From Gaza to the World is one of 17 branches of an itinerant exhibition curated by Palestine-based artists Fidaa Ataya, Andreas Ibrahim and Tasneem Shatat, in collaboration with the Al Risan Art Museum in the Occupied West Bank. The visuals and ethos of this particular presentation call to mind the notion of ‘bare life’, a phrase coined by philosopher Giorgio Agamben in 1995 to refer to the stripping of life of its civic, legal and cultural dimensions down to mere biological survival. Examples of ‘bare life’, per Agamben, can be found in places where people are subject to indefinite detention by a sovereign power – alive without rights, deprived of the freedom of movement as well as that of permanent settlement. The materiality of the exhibition itself conveys this condition of bare-bones survival: images of works in Gaza are printed on squares of wheatpasted poster on plywood – as is the case with Ahmad Aladawi’s six graphic-style drawings, By Fire by Blood (2024) – and pieces of a vinyl banner, like for Murad Al-Assar’s acrylic paintings The Rose and the War, Palestinian Winter, Pain and Hope and Noise of Death (all 2025). The exhibition design also leans into the aesthetics of provisionality, with plenty of visible eye hooks and temporary structures, such as the black scrim that marks off the screening room, which looks like the threadbare curtain in Escape from Farida against which the aspiring filmmaker and actress film their poison-drinking scene.

Visually, it is undeniable that the reproductions are altered forms of the original works. A Child’s Quest (2025), Mohammed Mghari’s painting of a hunched adolescent pushing acid-yellow water canisters in the seat of a wheelchair, was originally an acrylic painting on canvas. Now it is an image on a waxy stretched surface inside an austere black frame. What was likely a layered and textured surface has been flattened to uniform standard resolution. Same goes for Yara Zuhod’s I Am the Homeland and We Will Return Home (both 2024), two chalk pastel drawings on black paper depicting ghostly, blue-skinned women: one hugs a yellow house; the other holds a large bronze key symbolising the Palestinians’ right to reclaim their land. In the exhibition, these drawings, which were made on coarse A3 paper, have all but quadrupled in size; with each groove in the paper magnified, Zuhod’s images appear to be covered in black specks. While the contents of the works and the events they reference are devastating enough on their own, the artists’ and organisers’ explicit material limitations and the reduced quality of their reproductions also manage to unsettle and communicate, on a subliminal level, the severe reduction of basic living standards to which Palestinians in Gaza have been subjected.

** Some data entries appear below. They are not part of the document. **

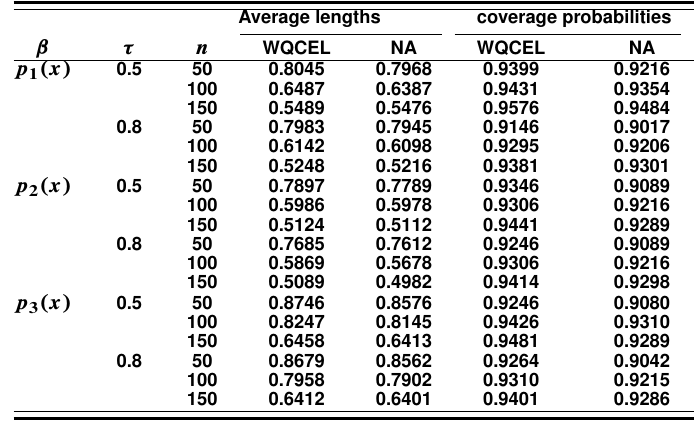
Table 5. The average lengths and empirical coverage probabilities of the confidence intervals for (cid:18) with different forms of the selection probability function p.x/ , the sample sizes n and the quantile level (cid:28) under nominal level 0.95.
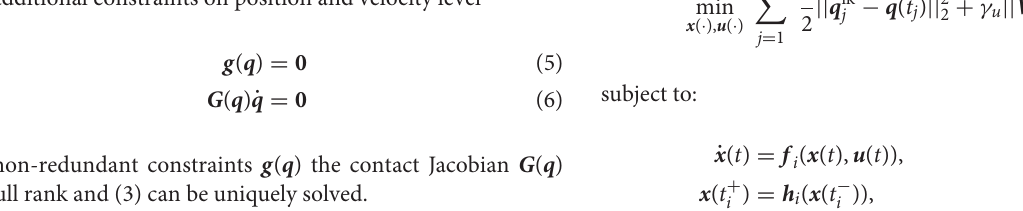
and additional constraints on position and velocity level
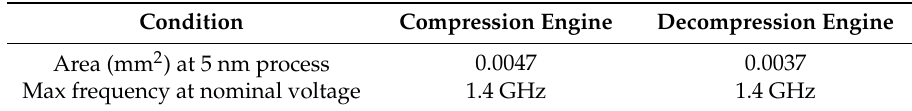
Table 12. Implementation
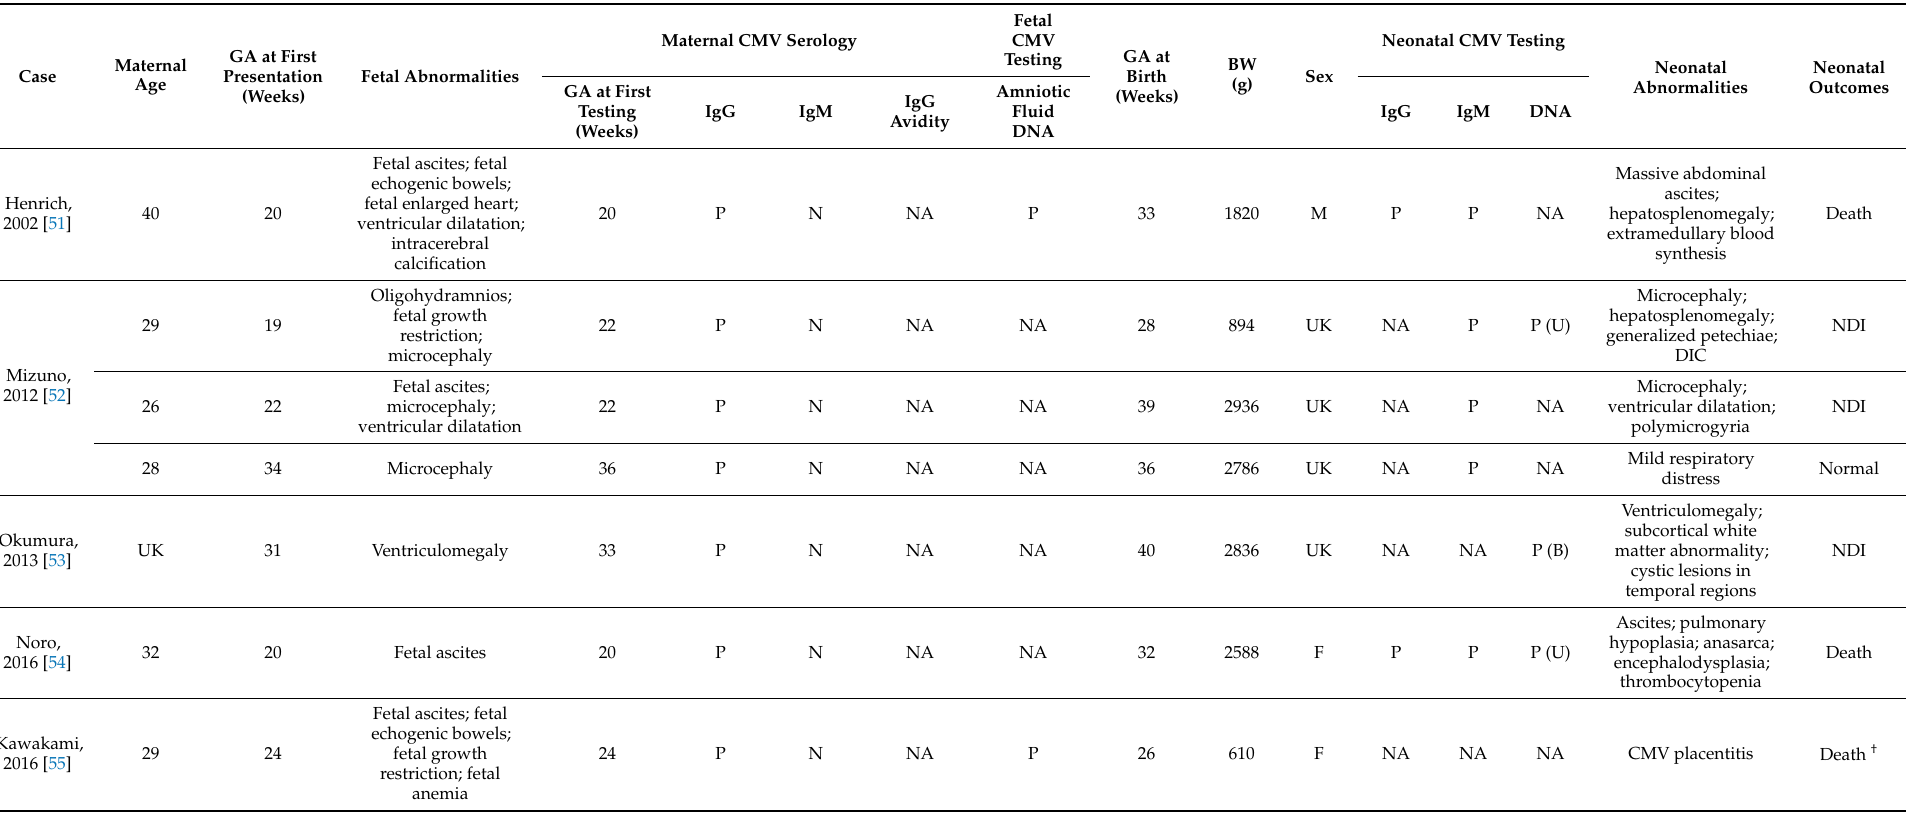
Table 2. Cases of symptomatic congenital cytomegalovirus (CMV) infection in the absence of maternal CMV-IgM (immunoglobulin M)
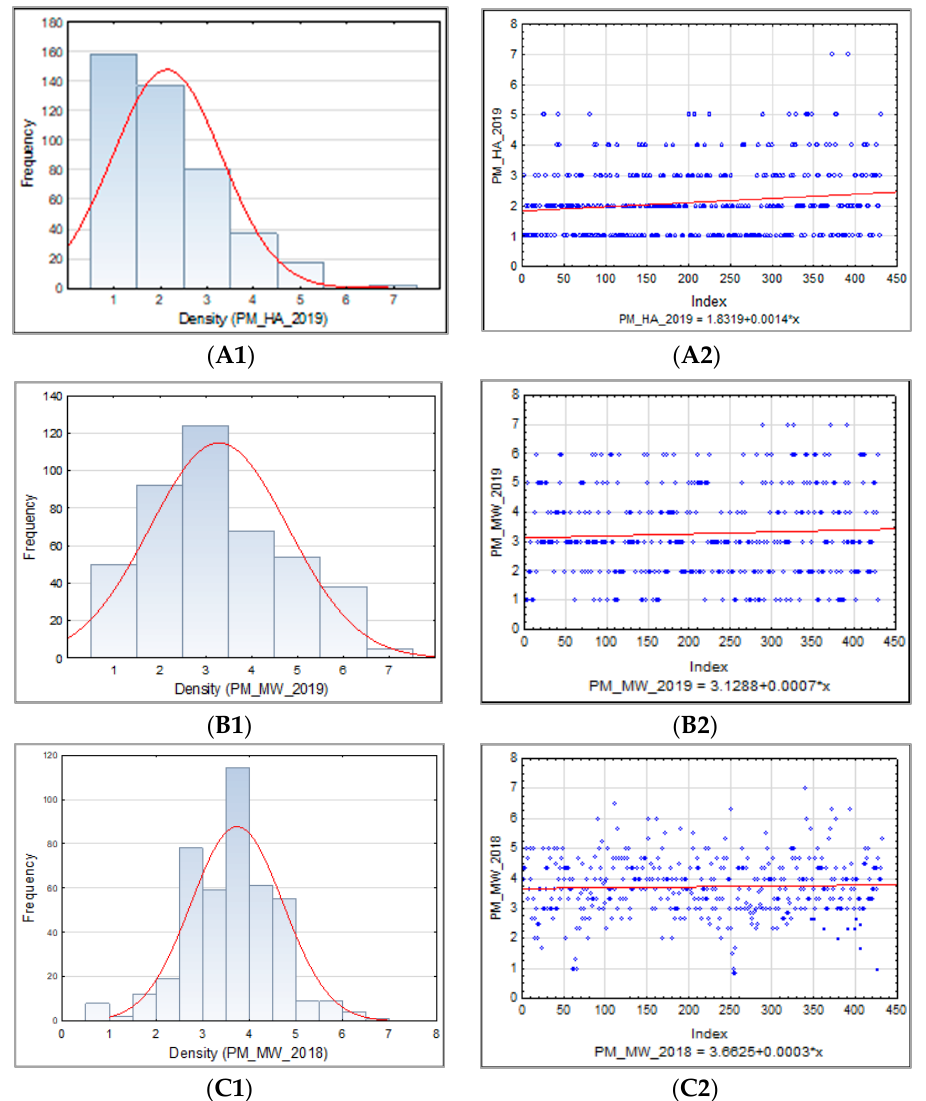
Figure 3. Frequency distribution of the barley accessions for powdery mildew (PM) resistance scores at heading (HA) and milky-wax (MW) stages in 2019 and MW stage in 2018. Figures ( A1 ), ( B1 ), and ( C1 ) present the normal Gauss frequency distribution. Figures ( A2 ), ( B2 ), and ( C2 ) present regression analysis model to estimate relationship between PM resistance scores and frequency index. Disease severity scored on the 1–9 scale (1 = immune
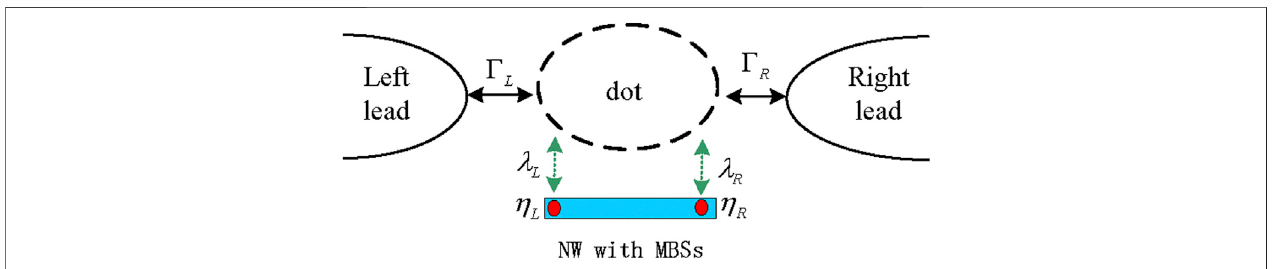
FIGURE1| PlotofaquantumdotconnectedtoMBSspreparedattheendsofatopologicalsuperconductornanowire.Thedotiscoupledtotheleftandrightleads and to a phonon bath with phonon frequency ω q .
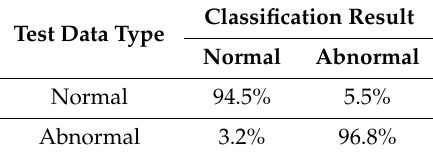
Table 6. Accuracy of anomaly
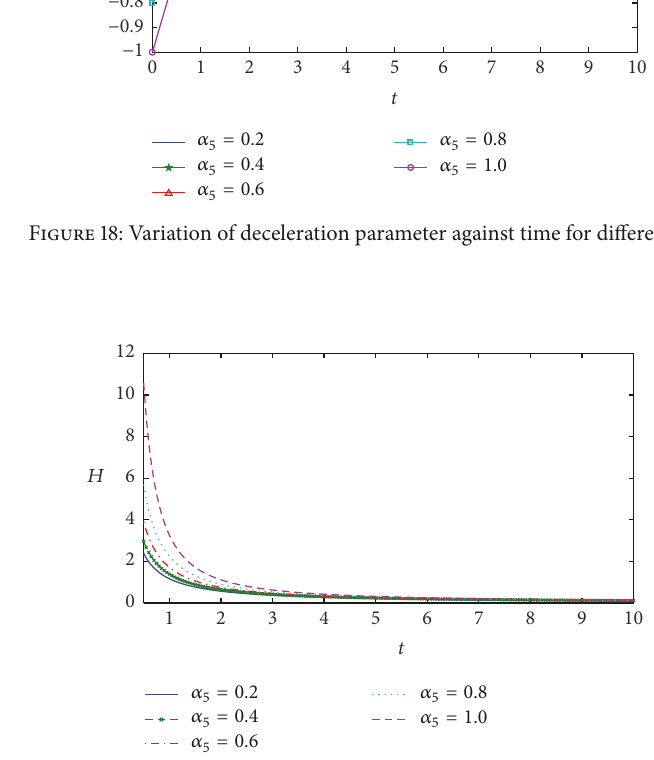
Figure 19: Variation of Hubble parameter against time different 𝛼 5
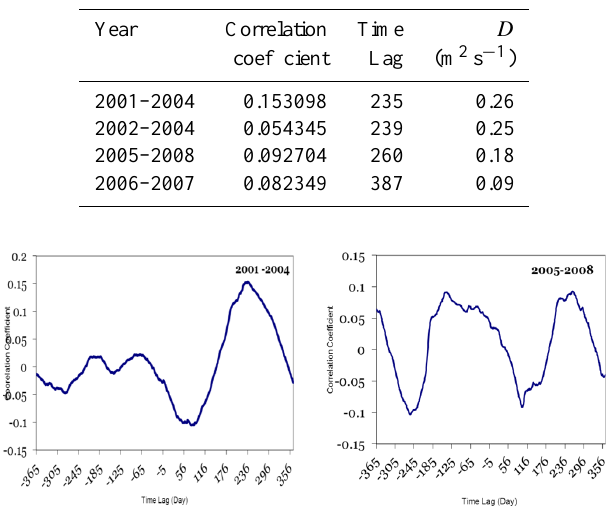
Fig. 6. Cross correlation between the reservoir water level and the seismicity of the region (a) 2001–2004 (b) 2005–2008.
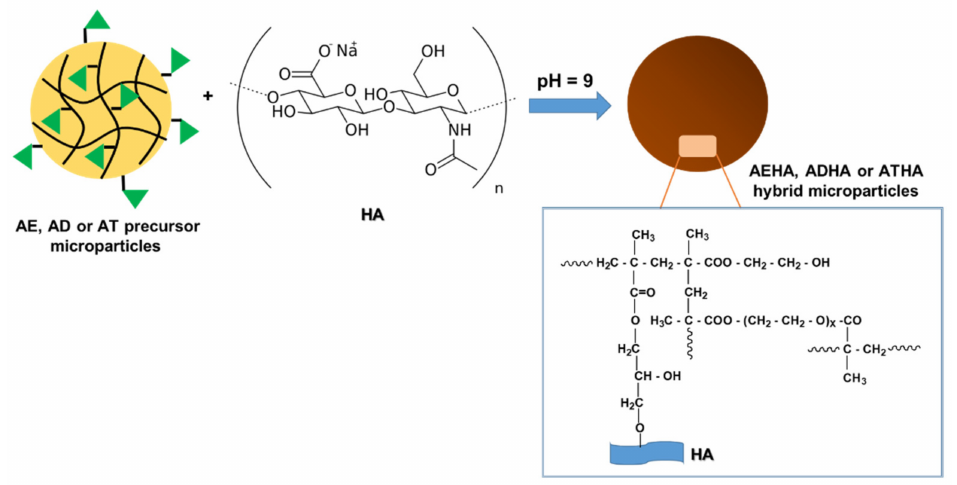
Figure 2. Schematic representation of the reaction to obtain hybrid microparticles (AEHA, ADHA or ATHA).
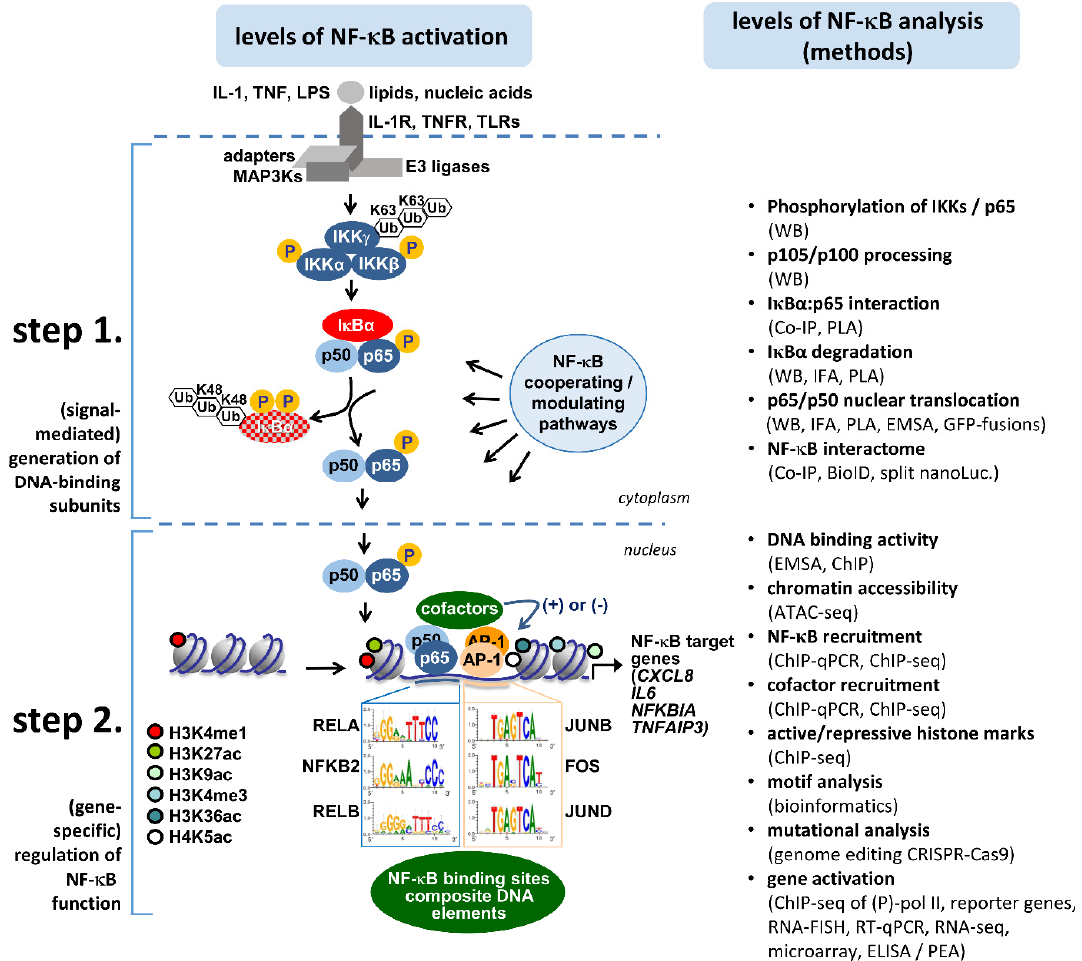
Figure 2. The two intracellular levels of NF ‐κ B activation and the approaches to determine NF ‐κ B activity. Overview of the core components and features of the canonical NF ‐κ B pathway, its two regulation levels in the cytosol (step 1) and the nucleus (step 2), and the approaches and methods available to assess the NF ‐κ B activation state. For details, see text.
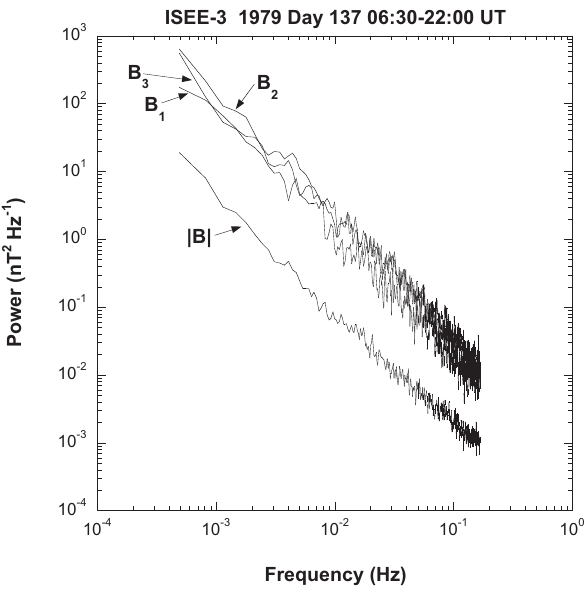
Fig. 3. Magnetic power spectra for the 17 May 1979 event. Com- ponents 1 and 2 are the two transverse components of the field.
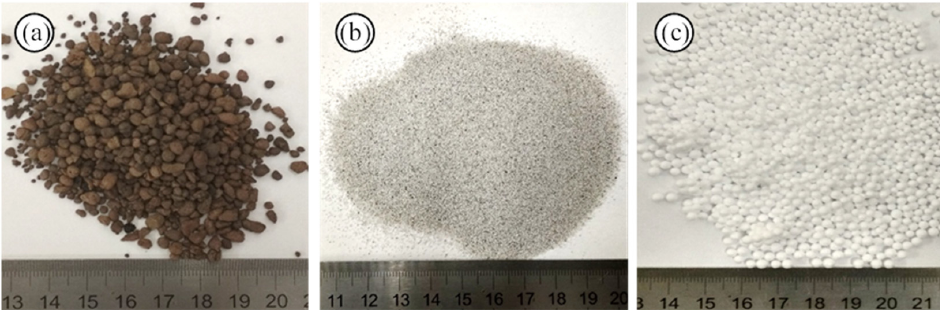
Figure 1. Raw materials used as fillers: ( a ) Liapor, ( b ) glass microspheres, and ( c ) EPS polystyrene. Silica fume is a by-product of the production of elemental silicon or alloys containing silicon in electric arc furnaces [16]. Silica fume significantly improves the overall compressive strength and bond strength of the geopolymer composites [4,17,18]. Basalt fiber help improve the mechanical properties and fire resistance of the building materials [19,20]. These two materials were used to improve the overall properties of all samples studied. 2.2. Sample Preparation The raw materials were mixed with weight ratios as reported in Table 1. The parametric study on the filler proportion was also performed out to better understand its influence on the performance of the sample. First, metakaolin powder (Mefisto L05) was mechanically stirred in the KOH-aqueous alkaline solution for four minutes at high speeds by means of the Eibenstock Automix 1801. The ground basalt fibers, and micro- silica (silica fume) were then added to the geopolymer mortar, and the mixing process was continued until the blend was homogenized. Finally, either one of these fillers (microspheres, Liapor, and polystyrene) were added to the geopolymer mortar to create the different geopolymers (GPs). The final geomortar was cast into the molds and tightly covered with plastic wrappers. The samples were cured for 28 days at room temperature. Table 1. Mixing proportions of the geopolymer samples. BGF Sample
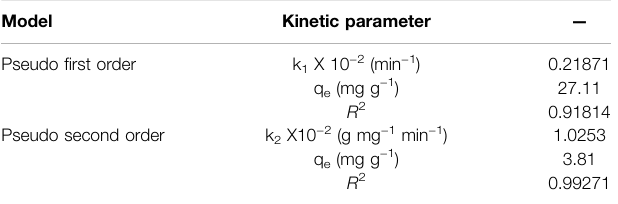
TABLE 1 | Kinetic parameters for the adsorption of malachite green over synthesized bionanocomposite. Model Kinetic parameter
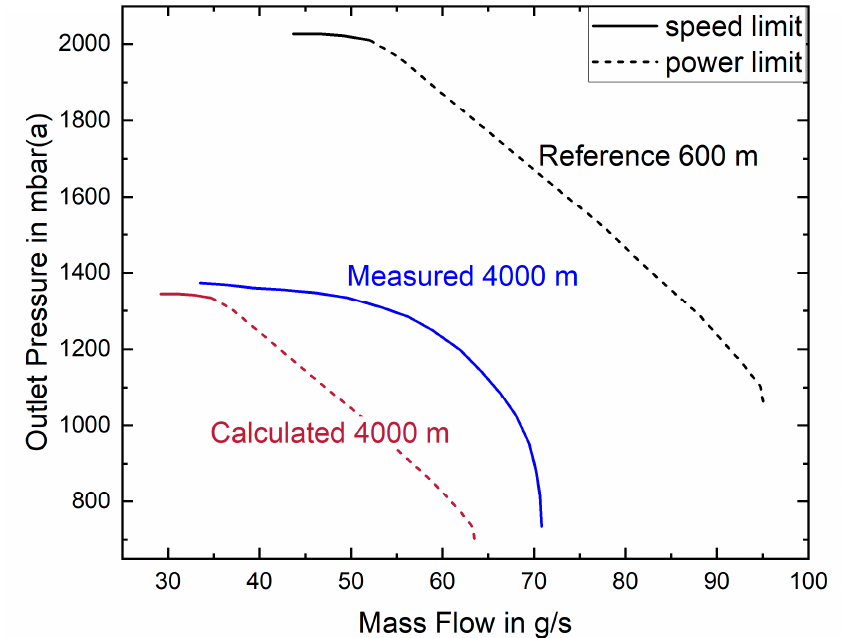
Figure 8. Measured compressor limit at 600 m and calculated corresponding limit at 4000 m, in comparison to the measured compressor limit for a 4000 m altitude for the Fischer 150k compressor. Speed limit is plotted in the solid line and the power limit is plotted in dashed lines.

The extent to which the curators could support the exhibiting artists seems also to have been reduced to the bare essentials of a search-and-rescue mission, whose objective was to document and preserve as many works, studios, processes and personal testimonies as possible under the conditions of war. Recess, which proposed to host the biennial by answering an open call, is a small space, and the walls are densely hung. This seems to speak to the organisers’ desire to include as many documents as possible, given that the exhibition is, in the words of participating artist Fatima Ali Abu Owdah, ‘a final call… before the coffins close on all that remains’. By way of its meagreness and provisionality, From Gaza to the World makes a strong case that, for artists living under occupation, art is not a luxury – not a hobby for Sunday painters or a travel souvenir for wealthy collectors – but an imperative and an inalienable record of life and death.